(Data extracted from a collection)

------------------------------

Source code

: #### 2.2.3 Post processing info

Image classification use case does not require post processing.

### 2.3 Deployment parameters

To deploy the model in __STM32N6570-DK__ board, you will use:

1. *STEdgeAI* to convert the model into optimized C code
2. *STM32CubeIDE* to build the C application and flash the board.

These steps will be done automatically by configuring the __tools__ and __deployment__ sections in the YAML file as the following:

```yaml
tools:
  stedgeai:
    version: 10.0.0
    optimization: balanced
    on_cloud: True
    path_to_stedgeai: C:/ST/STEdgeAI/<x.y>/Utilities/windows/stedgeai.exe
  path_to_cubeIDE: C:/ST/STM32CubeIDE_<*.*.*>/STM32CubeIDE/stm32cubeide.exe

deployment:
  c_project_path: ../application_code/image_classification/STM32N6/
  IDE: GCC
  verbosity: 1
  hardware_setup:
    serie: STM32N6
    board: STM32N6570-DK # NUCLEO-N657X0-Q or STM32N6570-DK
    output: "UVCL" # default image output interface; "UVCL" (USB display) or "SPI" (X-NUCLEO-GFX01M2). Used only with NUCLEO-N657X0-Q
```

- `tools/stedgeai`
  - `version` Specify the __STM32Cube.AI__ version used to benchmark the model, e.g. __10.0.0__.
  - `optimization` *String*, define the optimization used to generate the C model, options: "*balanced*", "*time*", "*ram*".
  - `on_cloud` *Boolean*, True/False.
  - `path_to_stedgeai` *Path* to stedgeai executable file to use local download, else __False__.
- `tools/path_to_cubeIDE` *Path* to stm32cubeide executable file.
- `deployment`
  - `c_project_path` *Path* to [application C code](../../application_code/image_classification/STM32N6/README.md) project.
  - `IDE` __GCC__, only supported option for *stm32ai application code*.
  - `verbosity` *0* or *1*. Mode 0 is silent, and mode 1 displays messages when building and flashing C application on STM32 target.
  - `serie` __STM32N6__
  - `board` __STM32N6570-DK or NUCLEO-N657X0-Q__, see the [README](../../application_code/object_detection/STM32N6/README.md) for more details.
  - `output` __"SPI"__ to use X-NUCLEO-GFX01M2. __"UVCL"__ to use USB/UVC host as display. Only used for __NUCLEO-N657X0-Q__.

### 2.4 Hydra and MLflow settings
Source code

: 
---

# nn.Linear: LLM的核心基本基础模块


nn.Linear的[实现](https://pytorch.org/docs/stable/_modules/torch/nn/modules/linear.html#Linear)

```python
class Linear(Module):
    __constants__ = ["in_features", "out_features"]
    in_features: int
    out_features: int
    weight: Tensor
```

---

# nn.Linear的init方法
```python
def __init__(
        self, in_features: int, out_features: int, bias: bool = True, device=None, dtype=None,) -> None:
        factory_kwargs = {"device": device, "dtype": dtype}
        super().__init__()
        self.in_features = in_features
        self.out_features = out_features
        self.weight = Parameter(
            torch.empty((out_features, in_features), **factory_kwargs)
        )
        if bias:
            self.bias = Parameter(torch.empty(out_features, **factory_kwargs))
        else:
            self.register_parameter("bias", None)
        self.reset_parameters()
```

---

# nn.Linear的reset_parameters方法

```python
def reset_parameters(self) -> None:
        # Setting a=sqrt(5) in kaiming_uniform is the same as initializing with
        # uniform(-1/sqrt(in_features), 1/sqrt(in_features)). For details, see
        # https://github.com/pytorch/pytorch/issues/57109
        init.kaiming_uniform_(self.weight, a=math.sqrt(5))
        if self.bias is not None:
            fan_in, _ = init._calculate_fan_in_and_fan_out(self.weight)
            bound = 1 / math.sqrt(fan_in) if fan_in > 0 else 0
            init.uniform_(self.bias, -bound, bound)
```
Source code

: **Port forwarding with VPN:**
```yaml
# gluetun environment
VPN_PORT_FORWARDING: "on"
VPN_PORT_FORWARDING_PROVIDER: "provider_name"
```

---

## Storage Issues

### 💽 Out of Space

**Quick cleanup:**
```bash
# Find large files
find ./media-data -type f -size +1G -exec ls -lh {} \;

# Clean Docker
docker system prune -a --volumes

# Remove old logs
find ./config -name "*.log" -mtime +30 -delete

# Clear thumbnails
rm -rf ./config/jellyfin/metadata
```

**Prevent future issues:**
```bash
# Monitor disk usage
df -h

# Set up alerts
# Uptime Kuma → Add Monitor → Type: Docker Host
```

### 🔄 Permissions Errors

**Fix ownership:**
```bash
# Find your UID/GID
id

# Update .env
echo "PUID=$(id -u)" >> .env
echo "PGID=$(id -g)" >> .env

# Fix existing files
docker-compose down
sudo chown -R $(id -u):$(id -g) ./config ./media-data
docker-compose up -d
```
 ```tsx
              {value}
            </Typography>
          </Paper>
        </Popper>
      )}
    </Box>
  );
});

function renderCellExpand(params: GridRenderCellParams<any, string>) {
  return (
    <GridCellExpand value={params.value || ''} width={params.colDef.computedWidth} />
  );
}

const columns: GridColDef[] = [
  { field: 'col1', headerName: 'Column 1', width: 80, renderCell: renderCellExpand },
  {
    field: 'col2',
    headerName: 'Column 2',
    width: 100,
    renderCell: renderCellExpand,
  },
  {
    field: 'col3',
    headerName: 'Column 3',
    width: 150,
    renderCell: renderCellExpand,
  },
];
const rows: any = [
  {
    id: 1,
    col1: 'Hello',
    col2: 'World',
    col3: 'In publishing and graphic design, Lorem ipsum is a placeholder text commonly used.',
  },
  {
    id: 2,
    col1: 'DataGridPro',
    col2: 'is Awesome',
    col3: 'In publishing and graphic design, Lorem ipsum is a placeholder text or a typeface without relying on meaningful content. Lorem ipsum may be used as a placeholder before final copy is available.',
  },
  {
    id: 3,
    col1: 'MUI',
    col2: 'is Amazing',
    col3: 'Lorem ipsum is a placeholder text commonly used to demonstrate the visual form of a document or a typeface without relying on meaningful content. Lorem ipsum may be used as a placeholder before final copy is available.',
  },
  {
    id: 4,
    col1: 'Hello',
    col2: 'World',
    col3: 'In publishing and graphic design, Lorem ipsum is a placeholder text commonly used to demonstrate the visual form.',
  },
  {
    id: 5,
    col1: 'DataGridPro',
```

------------------------------

Output the data above without altering a line.

Source code

: #### 2.2.3 Post processing info

Image classification use case does not require post processing.

### 2.3 Deployment parameters

To deploy the model in __STM32N6570-DK__ board, you will use:

1. *STEdgeAI* to convert the model into optimized C code
2. *STM32CubeIDE* to build the C application and flash the board.

These steps will be done automatically by configuring the __tools__ and __deployment__ sections in the YAML file as the following:

```yaml
tools:
  stedgeai:
    version: 10.0.0
    optimization: balanced
    on_cloud: True
    path_to_stedgeai: C:/ST/STEdgeAI/<x.y>/Utilities/windows/stedgeai.exe
  path_to_cubeIDE: C:/ST/STM32CubeIDE_<*.*.*>/STM32CubeIDE/stm32cubeide.exe

deployment:
  c_project_path: ../application_code/image_classification/STM32N6/
  IDE: GCC
  verbosity: 1
  hardware_setup:
    serie: STM32N6
    board: STM32N6570-DK # NUCLEO-N657X0-Q or STM32N6570-DK
    output: "UVCL" # default image output interface; "UVCL" (USB display) or "SPI" (X-NUCLEO-GFX01M2). Used only with NUCLEO-N657X0-Q
```

- `tools/stedgeai`
  - `version` Specify the __STM32Cube.AI__ version used to benchmark the model, e.g. __10.0.0__.
  - `optimization` *String*, define the optimization used to generate the C model, options: "*balanced*", "*time*", "*ram*".
  - `on_cloud` *Boolean*, True/False.
  - `path_to_stedgeai` *Path* to stedgeai executable file to use local download, else __False__.
- `tools/path_to_cubeIDE` *Path* to stm32cubeide executable file.
- `deployment`
  - `c_project_path` *Path* to [application C code](../../application_code/image_classification/STM32N6/README.md) project.
  - `IDE` __GCC__, only supported option for *stm32ai application code*.
  - `verbosity` *0* or *1*. Mode 0 is silent, and mode 1 displays messages when building and flashing C application on STM32 target.
  - `serie` __STM32N6__
  - `board` __STM32N6570-DK or NUCLEO-N657X0-Q__, see the [README](../../application_code/object_detection/STM32N6/README.md) for more details.
  - `output` __"SPI"__ to use X-NUCLEO-GFX01M2. __"UVCL"__ to use USB/UVC host as display. Only used for __NUCLEO-N657X0-Q__.

### 2.4 Hydra and MLflow settings
Source code

: 
---

# nn.Linear: LLM的核心基本基础模块


nn.Linear的[实现](https://pytorch.org/docs/stable/_modules/torch/nn/modules/linear.html#Linear)

```python
class Linear(Module):
    __constants__ = ["in_features", "out_features"]
    in_features: int
    out_features: int
    weight: Tensor
```

---

# nn.Linear的init方法
```python
def __init__(
        self, in_features: int, out_features: int, bias: bool = True, device=None, dtype=None,) -> None:
        factory_kwargs = {"device": device, "dtype": dtype}
        super().__init__()
        self.in_features = in_features
        self.out_features = out_features
        self.weight = Parameter(
            torch.empty((out_features, in_features), **factory_kwargs)
        )
        if bias:
            self.bias = Parameter(torch.empty(out_features, **factory_kwargs))
        else:
            self.register_parameter("bias", None)
        self.reset_parameters()
```

---

# nn.Linear的reset_parameters方法

```python
def reset_parameters(self) -> None:
        # Setting a=sqrt(5) in kaiming_uniform is the same as initializing with
        # uniform(-1/sqrt(in_features), 1/sqrt(in_features)). For details, see
        # https://github.com/pytorch/pytorch/issues/57109
        init.kaiming_uniform_(self.weight, a=math.sqrt(5))
        if self.bias is not None:
            fan_in, _ = init._calculate_fan_in_and_fan_out(self.weight)
            bound = 1 / math.sqrt(fan_in) if fan_in > 0 else 0
            init.uniform_(self.bias, -bound, bound)
```
Source code

: **Port forwarding with VPN:**
```yaml
# gluetun environment
VPN_PORT_FORWARDING: "on"
VPN_PORT_FORWARDING_PROVIDER: "provider_name"
```

---

## Storage Issues

### 💽 Out of Space

**Quick cleanup:**
```bash
# Find large files
find ./media-data -type f -size +1G -exec ls -lh {} \;

# Clean Docker
docker system prune -a --volumes

# Remove old logs
find ./config -name "*.log" -mtime +30 -delete

# Clear thumbnails
rm -rf ./config/jellyfin/metadata
```

**Prevent future issues:**
```bash
# Monitor disk usage
df -h

# Set up alerts
# Uptime Kuma → Add Monitor → Type: Docker Host
```

### 🔄 Permissions Errors

**Fix ownership:**
```bash
# Find your UID/GID
id

# Update .env
echo "PUID=$(id -u)" >> .env
echo "PGID=$(id -g)" >> .env

# Fix existing files
docker-compose down
sudo chown -R $(id -u):$(id -g) ./config ./media-data
docker-compose up -d
```
 ```tsx
              {value}
            </Typography>
          </Paper>
        </Popper>
      )}
    </Box>
  );
});

function renderCellExpand(params: GridRenderCellParams<any, string>) {
  return (
    <GridCellExpand value={params.value || ''} width={params.colDef.computedWidth} />
  );
}

const columns: GridColDef[] = [
  { field: 'col1', headerName: 'Column 1', width: 80, renderCell: renderCellExpand },
  {
    field: 'col2',
    headerName: 'Column 2',
    width: 100,
    renderCell: renderCellExpand,
  },
  {
    field: 'col3',
    headerName: 'Column 3',
    width: 150,
    renderCell: renderCellExpand,
  },
];
const rows: any = [
  {
    id: 1,
    col1: 'Hello',
    col2: 'World',
    col3: 'In publishing and graphic design, Lorem ipsum is a placeholder text commonly used.',
  },
  {
    id: 2,
    col1: 'DataGridPro',
    col2: 'is Awesome',
    col3: 'In publishing and graphic design, Lorem ipsum is a placeholder text or a typeface without relying on meaningful content. Lorem ipsum may be used as a placeholder before final copy is available.',
  },
  {
    id: 3,
    col1: 'MUI',
    col2: 'is Amazing',
    col3: 'Lorem ipsum is a placeholder text commonly used to demonstrate the visual form of a document or a typeface without relying on meaningful content. Lorem ipsum may be used as a placeholder before final copy is available.',
  },
  {
    id: 4,
    col1: 'Hello',
    col2: 'World',
    col3: 'In publishing and graphic design, Lorem ipsum is a placeholder text commonly used to demonstrate the visual form.',
  },
  {
    id: 5,
    col1: 'DataGridPro',
```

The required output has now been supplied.